Air pollution is a complicated science, with messy and multiple causes, from architecture and engineering to social policy, environmental law and history.  An interdisciplinary mindset is crucial if researchers are to understand its origins and translate insights into actionable policies. The University of Birmingham’s multifarious research and international collaborations are helping policy-makers promote meaningful change.

“Our struggle for global sustainability will be won or lost in cities”, announced UN Secretary-General Ban Ki-moon in 2012.  Air quality will be a central battlefield in the struggle to achieve the Sustainable Development Goals as economic growth and industrialisation threaten to undermine health and wellbeing for the masses.  

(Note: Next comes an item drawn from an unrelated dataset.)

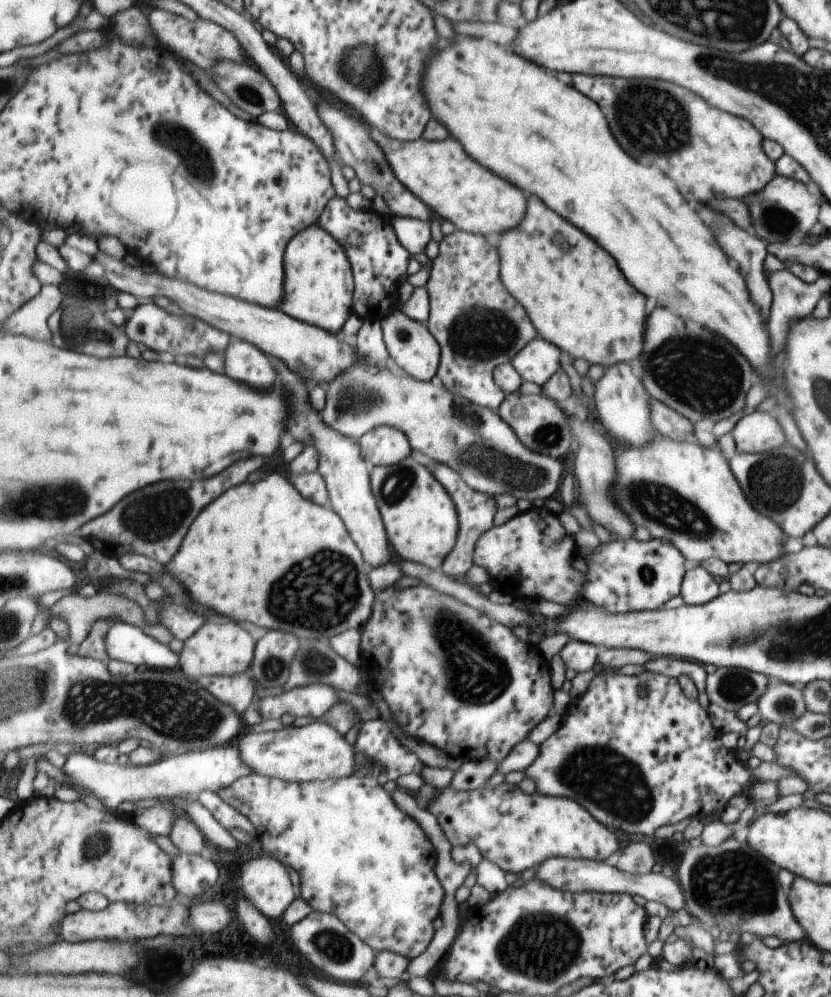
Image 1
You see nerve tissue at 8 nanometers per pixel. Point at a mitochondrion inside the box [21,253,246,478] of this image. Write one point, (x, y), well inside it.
(75, 331)

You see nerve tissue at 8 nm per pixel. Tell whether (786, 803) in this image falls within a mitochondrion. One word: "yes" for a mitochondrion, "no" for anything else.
no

Understanding the causes of air pollution requires a broad range of disciplines from health through to politics, engineering and sociology. Urban planning, the politics and governance of space, land values mechanisms - and the public and private relationships that shape them - are all essential ingredients to understanding where air pollution comes from, and what can be done about it. 

“When you want to do research that works and that has an impact on people, you need to think beyond your own expertise,” says Dr. Lauren Andres, senior lecturer in spatial planning at the University of Birmingham, who leads the GEES Urban Initiative at the University of Birmingham, an interdisciplinary virtual centre spanning the School of Geography, Earth and Environmental Sciences, with a focus on human and physical geography, urban planning and environmental and health sciences. 

A notable interdisciplinary effort to air quality management is ASAP, led by Professor Francis Pope, through which ten partner organisations are developing a systems-based approach to air pollution in three cities in East Africa. It combines researcher diversity - combining those from the African continent to others around the world - as well as interdisciplinarity, drawing expertise from urban planning, economic geography, public health and development studies. 

Dr. Andres cites other multi-institution interdisciplinary project she is involved in: in Sao Paulo, Brazil -“Re-inhabiting the City”, which convenes experts at Birmingham, Nottingham  and Sao Paulo, and interweaves research in architecture, urbanism, geography and engineering, to inform the regeneration, reoccupation and revitalisation of under-used urban spaces, through temporary urbanism. Research by the University of Birmingham’s Emma Ferranti and Andrew Quinn also typifies research diversity, including traffic, engineering, planning and geography, to explore the impacts of mega-events like the World Cup, the Olympics and the Pan-American Games, to inform resilience strategies for cities.  

While this eclecticism might seem to complicate research, for Dr. Andres “the urban is completely interdisciplinary”. Translating expertise across disciplinary lines makes research more usable by policy makers, because it prompts experts to de-mystify their work and communicate outside of their peer group. 

This can all lead to concrete insights for the policy community. The SAPER project, for instance that she leads, investigates how urban planning practitioners are educated in South Africa and their needs once in practice. Having produced the first and largest to date comprehensive overview of the state of the profession in South Africa, lessons are being learned with applicability both in South Africa and in other African countries with regards to the transition between education and practice and specifically the needs and gaps towards planning capacity, mentoring and continuous learning. 

Results also apply to higher education institutions abroad, to better understand the knowledge transfer needs of international students. Overall, this research also stresses the needs for interdisciplinary and holistic understandings of the urban environment specifically in context where the number of planners is spare and challenges significant. This embraces recent calls made by the World Economic Forum in their report published in September 2018 “Agile Cities: Preparing for the Fourth Industrial Revolution” that  “cities must be “agile” – able to move quickly and easily – to enable their citizens to thrive”. Now, this isn’t possible within siloed disciplinary approaches.

There are further opportunities for interdisciplinary research in air pollution; Dr. Andres would like to see contributions from environmental lawyers and historians, for instance, who can offer context in tracing how environmental or urban practices change over time and why. This involves thinking beyond one’s own network, and viewing knowledge production as contributing to a broad range of scientific, social and human concerns.